Nonprofit Provides Funerals for Infants Who Died

Garden of Innocence provides funeral urns, shrouds, burials, and love for unclaimed children
Headstone for one of many infants who died and are buried by Garden of Innocence

At the Garden of Innocence in Fresno, California, a doll sits atop a child’s grave.
(Credit: cencalilife.com)

It’s an idea that is almost incomprehensible to most of us: the bodies of infants who died, left abandoned in hospitals and county morgues. And it’s a testament to our combined sensibilities that it is the kind of thing that we rarely encounter in our lives. But as Elissa Davey of Carlsbad, California, knows it happens more often than we might think.

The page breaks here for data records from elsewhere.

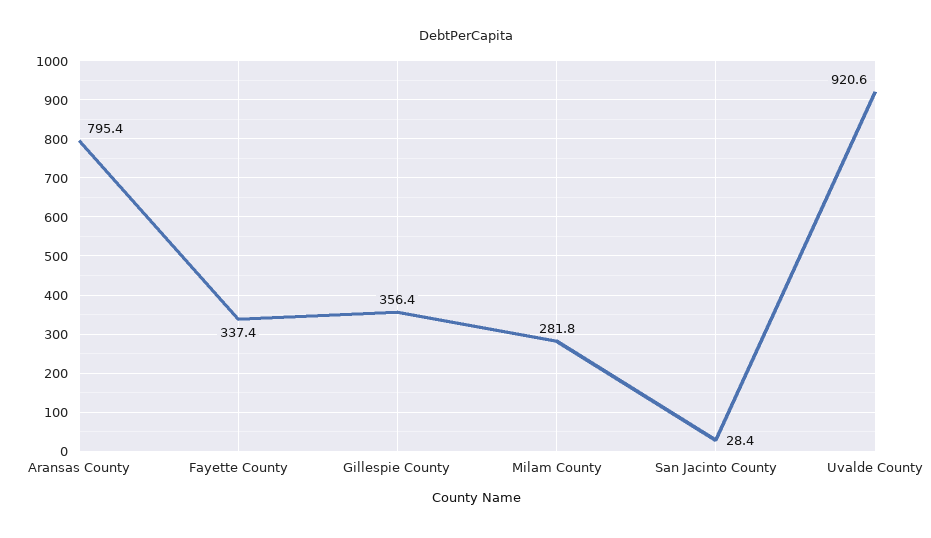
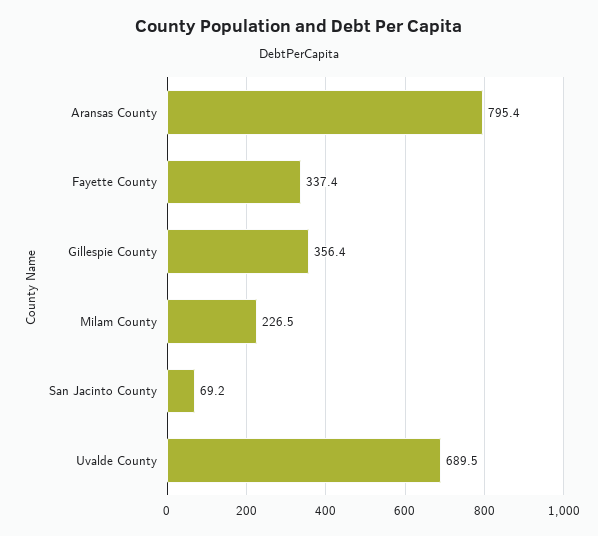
  {
    "Aransas County": 795.4,
    "Fayette County": 337.4,
    "Gillespie County": 356.4,
-   "Milam County": 281.8,
+   "Milam County": 226.5,
-   "San Jacinto County": 28.4,
+   "San Jacinto County": 69.2,
-   "Uvalde County": 920.6
+   "Uvalde County": 689.5
  }

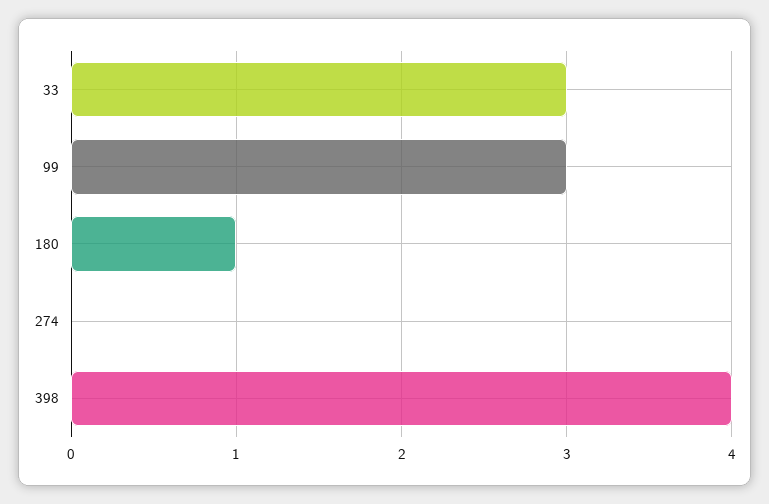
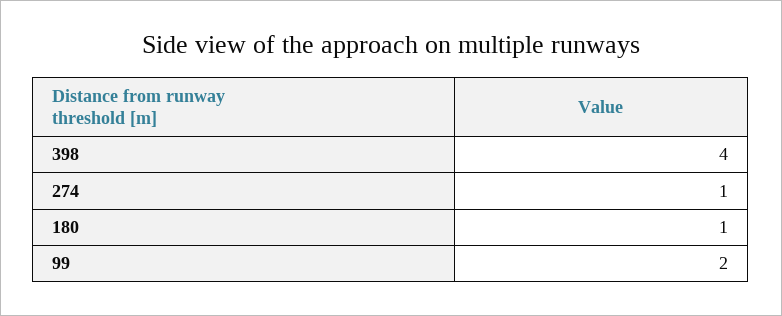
  {
-   "33": 3,
-   "99": 3,
+   "99": 2,
    "180": 1,
-   "274": 0,
+   "274": 1,
    "398": 4
  }

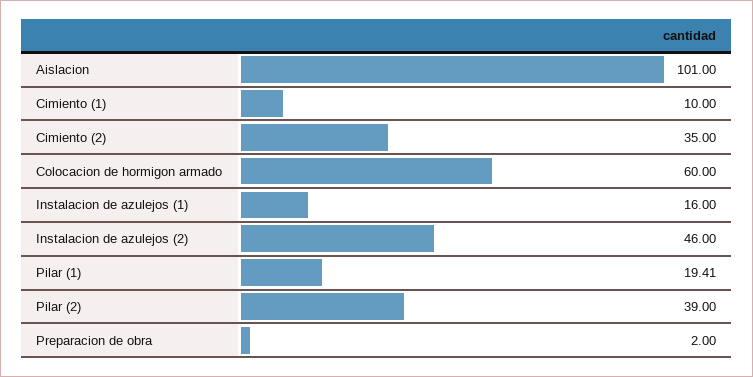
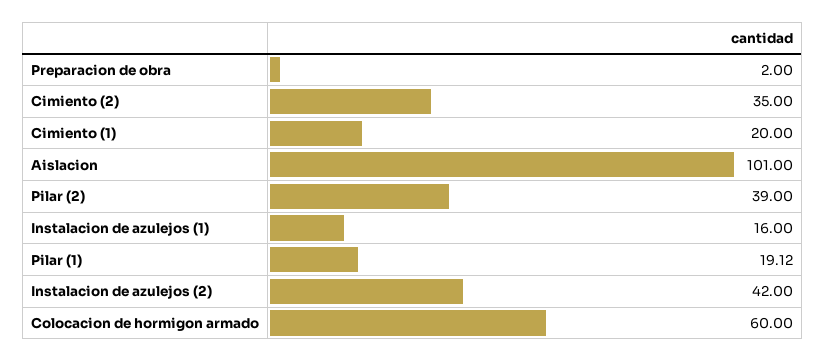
  {
    "Aislacion": 101,
-   "Cimiento (1)": 10,
+   "Cimiento (1)": 20,
    "Cimiento (2)": 35,
    "Colocacion de hormigon armado": 60,
    "Instalacion de azulejos (1)": 16,
-   "Instalacion de azulejos (2)": 46,
+   "Instalacion de azulejos (2)": 42,
-   "Pilar (1)": 19.41,
+   "Pilar (1)": 19.12,
    "Pilar (2)": 39,
    "Preparacion de obra": 2
  }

Elissa is the founder of Garden of Innocence, a nonprofit that provides burials for children whose bodies were never claimed. She started the organization in 1999 after learning on the news about the discovery an infant’s body at a college campus near her home. Davey called the coroner’s office and offered to claim the child. She was told she could only do so if she provided the infant a dignified burial. So that’s exactly what she did.  

Since then Davey has assembled a network of volunteers who donate their time, skills, and love to provide burials for hundreds of unclaimed children across the state. Most of them, surprisingly, were abandoned in hospitals — stillborn or premature infants who died and were simply left behind. Others were victims of child abuse. Still others were just anonymous unclaimed bodies at a county morgue. But they all had one thing in common. If no one intervened, the coroners office would have no choice but to cremate their bodies and bury them in an unmarked grave. 

Mourners gather and pass around urns containing ashes of infants who died

Volunteers mourn at a Garden of Innocence service in Fresno, California
(Credit: cencalife.com)

Davey’s volunteers come from all walks of life. But they share a single goal — to acknowledge the deaths of children the world forgot. In Fort Worth, Texas, April Wilkerson heard about the organization and began crafting wooden urns for the children’s ashes. Since she first posted a video about her efforts on YouTube in 2014, Davey has received hundreds of urns from people all over the United States. Others donate hand-quilted shrouds, memorial songs, and most importantly, their time. Volunteers come from all over California to attend services for these abandoned infants. In addition to love, each child receives a name and a grave marker before being placed in the ground. 

As of 2016, Davey’s group holds memorial services and burials 11 locations throughout California. The group is working to expand the service nationwide.